→ WHAT IS BEING ASKED: Return every line from the one with "Date Issued: 12 May 2016" through the one with "HMIS HAZARD CLASSIFICATION", inclusive, exactly as it appears below.

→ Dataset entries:
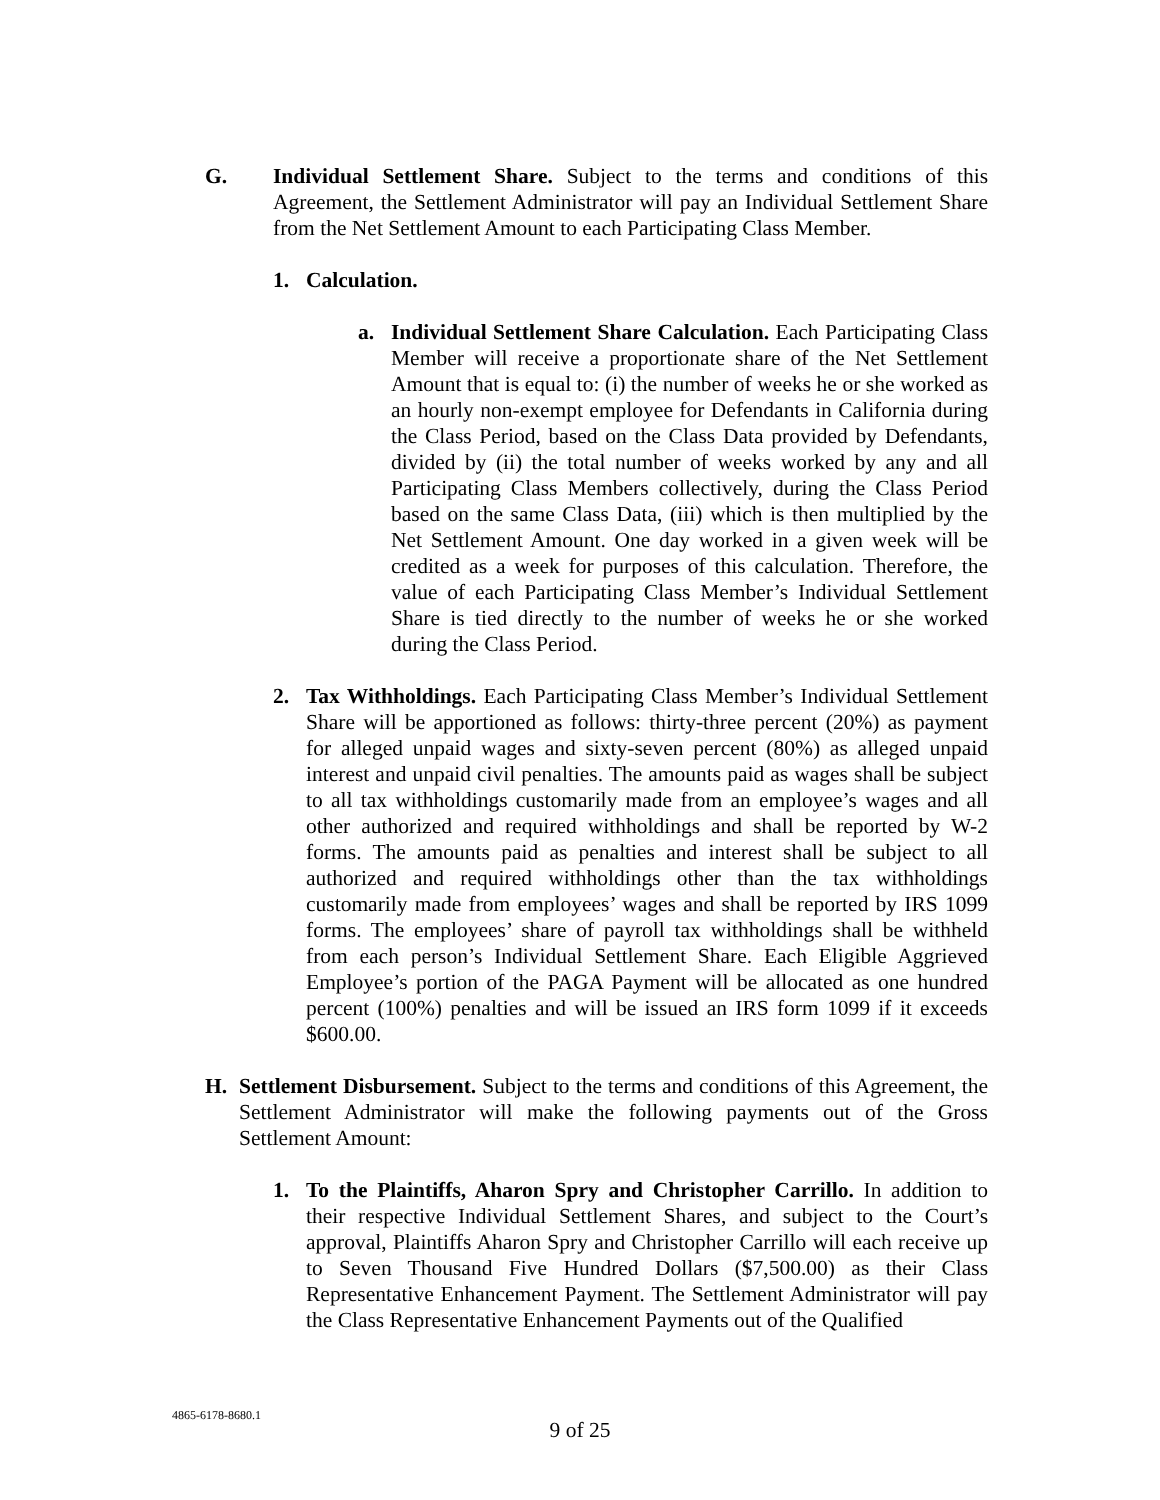G. Individual Settlement Share. Subject to the terms and conditions of this Agreement, the Settlement Administrator will pay an Individual Settlement Share from the Net Settlement Amount to each Participating Class Member.
1. Calculation.
a. Individual Settlement Share Calculation. Each Participating Class Member will receive a proportionate share of the Net Settlement Amount that is equal to: (i) the number of weeks he or she worked as an hourly non-exempt employee for Defendants in California during the Class Period, based on the Class Data provided by Defendants, divided by (ii) the total number of weeks worked by any and all Participating Class Members collectively, during the Class Period based on the same Class Data, (iii) which is then multiplied by the Net Settlement Amount. One day worked in a given week will be credited as a week for purposes of this calculation. Therefore, the value of each Participating Class Member’s Individual Settlement Share is tied directly to the number of weeks he or she worked during the Class Period.
2. Tax Withholdings. Each Participating Class Member’s Individual Settlement Share will be apportioned as follows: thirty-three percent (20%) as payment for alleged unpaid wages and sixty-seven percent (80%) as alleged unpaid interest and unpaid civil penalties. The amounts paid as wages shall be subject to all tax withholdings customarily made from an employee’s wages and all other authorized and required withholdings and shall be reported by W-2 forms. The amounts paid as penalties and interest shall be subject to all authorized and required withholdings other than the tax withholdings customarily made from employees’ wages and shall be reported by IRS 1099 forms. The employees’ share of payroll tax withholdings shall be withheld from each person’s Individual Settlement Share. Each Eligible Aggrieved Employee’s portion of the PAGA Payment will be allocated as one hundred percent (100%) penalties and will be issued an IRS form 1099 if it exceeds $600.00.
H. Settlement Disbursement. Subject to the terms and conditions of this Agreement, the Settlement Administrator will make the following payments out of the Gross Settlement Amount:
1. To the Plaintiffs, Aharon Spry and Christopher Carrillo. In addition to their respective Individual Settlement Shares, and subject to the Court’s approval, Plaintiffs Aharon Spry and Christopher Carrillo will each receive up to Seven Thousand Five Hundred Dollars ($7,500.00) as their Class Representative Enhancement Payment. The Settlement Administrator will pay the Class Representative Enhancement Payments out of the Qualified
4865-6178-8680.1
9 of 25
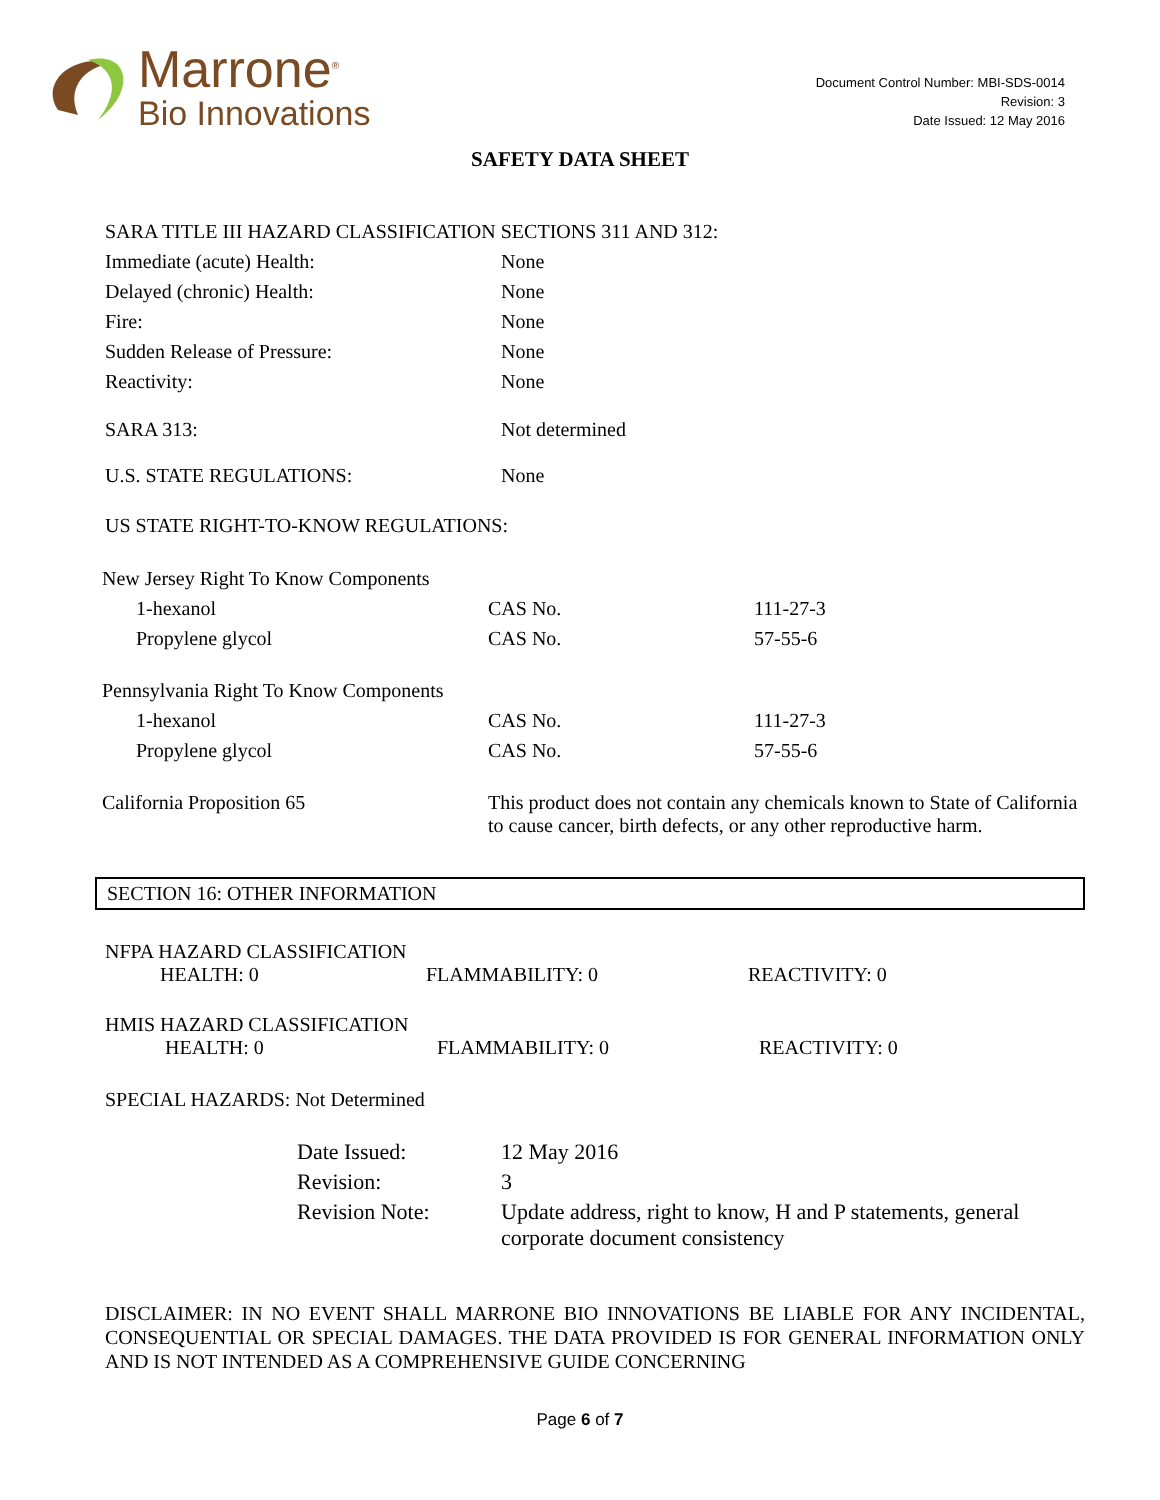Marrone<sup>®</sup>
Bio Innovations
Document Control Number: MBI-SDS-0014
Revision: 3
Date Issued: 12 May 2016
SAFETY DATA SHEET
SARA TITLE III HAZARD CLASSIFICATION SECTIONS 311 AND 312:
| Immediate (acute) Health: | None |
| Delayed (chronic) Health: | None |
| Fire: | None |
| Sudden Release of Pressure: | None |
| Reactivity: | None |
| SARA 313: | Not determined |
| U.S. STATE REGULATIONS: | None |
US STATE RIGHT-TO-KNOW REGULATIONS:
| New Jersey Right To Know Components | | |
| 1-hexanol | CAS No. | 111-27-3 |
| Propylene glycol | CAS No. | 57-55-6 |
| Pennsylvania Right To Know Components | | |
| 1-hexanol | CAS No. | 111-27-3 |
| Propylene glycol | CAS No. | 57-55-6 |
| California Proposition 65 | This product does not contain any chemicals known to State of California to cause cancer, birth defects, or any other reproductive harm. | |
SECTION 16: OTHER INFORMATION
NFPA HAZARD CLASSIFICATION
| HEALTH: 0 | FLAMMABILITY: 0 | REACTIVITY: 0 |
HMIS HAZARD CLASSIFICATION
| HEALTH: 0 | FLAMMABILITY: 0 | REACTIVITY: 0 |
SPECIAL HAZARDS: Not Determined
| Date Issued: | 12 May 2016 |
| Revision: | 3 |
| Revision Note: | Update address, right to know, H and P statements, general corporate document consistency |
DISCLAIMER: IN NO EVENT SHALL MARRONE BIO INNOVATIONS BE LIABLE FOR ANY INCIDENTAL, CONSEQUENTIAL OR SPECIAL DAMAGES. THE DATA PROVIDED IS FOR GENERAL INFORMATION ONLY AND IS NOT INTENDED AS A COMPREHENSIVE GUIDE CONCERNING
Page 6 of 7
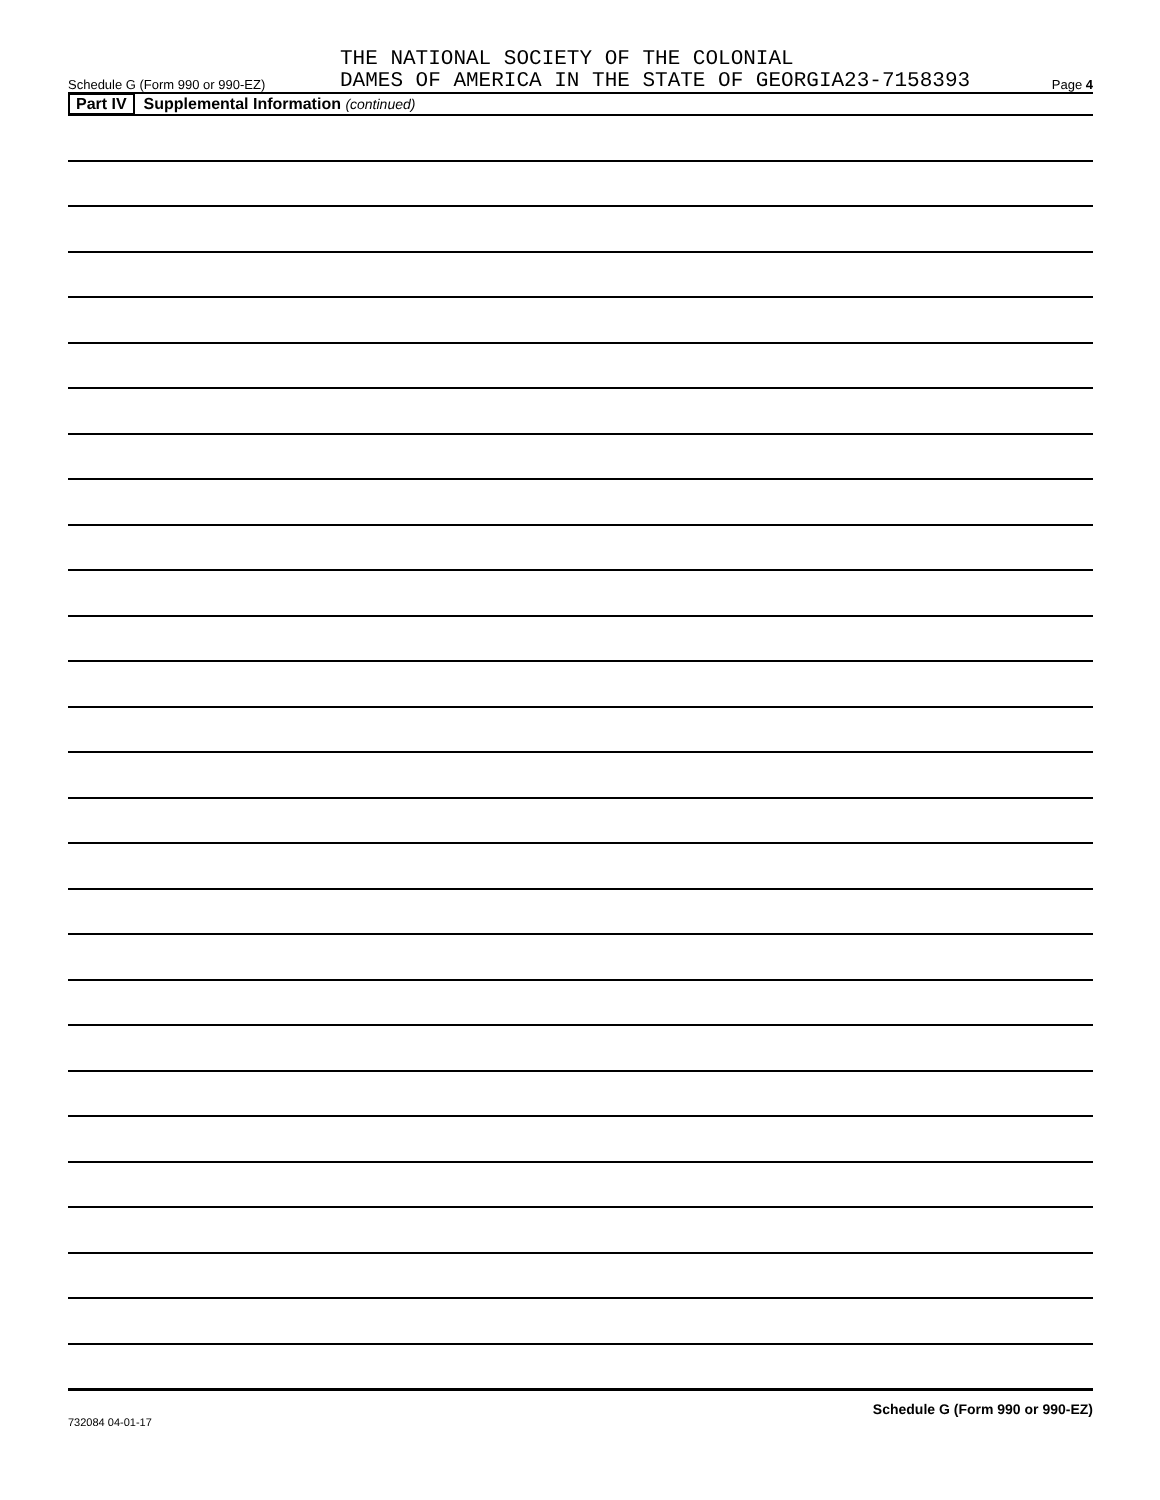Schedule G (Form 990 or 990-EZ)
THE NATIONAL SOCIETY OF THE COLONIAL
DAMES OF AMERICA IN THE STATE OF GEORGIA23-7158393
Page 4
Part IV Supplemental Information (continued)
Schedule G (Form 990 or 990-EZ)
732084 04-01-17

→ EXERCISE RESULT:
Date Issued: 12 May 2016
SAFETY DATA SHEET
SARA TITLE III HAZARD CLASSIFICATION SECTIONS 311 AND 312:
| Immediate (acute) Health: | None |
| Delayed (chronic) Health: | None |
| Fire: | None |
| Sudden Release of Pressure: | None |
| Reactivity: | None |
| SARA 313: | Not determined |
| U.S. STATE REGULATIONS: | None |
US STATE RIGHT-TO-KNOW REGULATIONS:
| New Jersey Right To Know Components | | |
| 1-hexanol | CAS No. | 111-27-3 |
| Propylene glycol | CAS No. | 57-55-6 |
| Pennsylvania Right To Know Components | | |
| 1-hexanol | CAS No. | 111-27-3 |
| Propylene glycol | CAS No. | 57-55-6 |
| California Proposition 65 | This product does not contain any chemicals known to State of California to cause cancer, birth defects, or any other reproductive harm. | |
SECTION 16: OTHER INFORMATION
NFPA HAZARD CLASSIFICATION
| HEALTH: 0 | FLAMMABILITY: 0 | REACTIVITY: 0 |
HMIS HAZARD CLASSIFICATION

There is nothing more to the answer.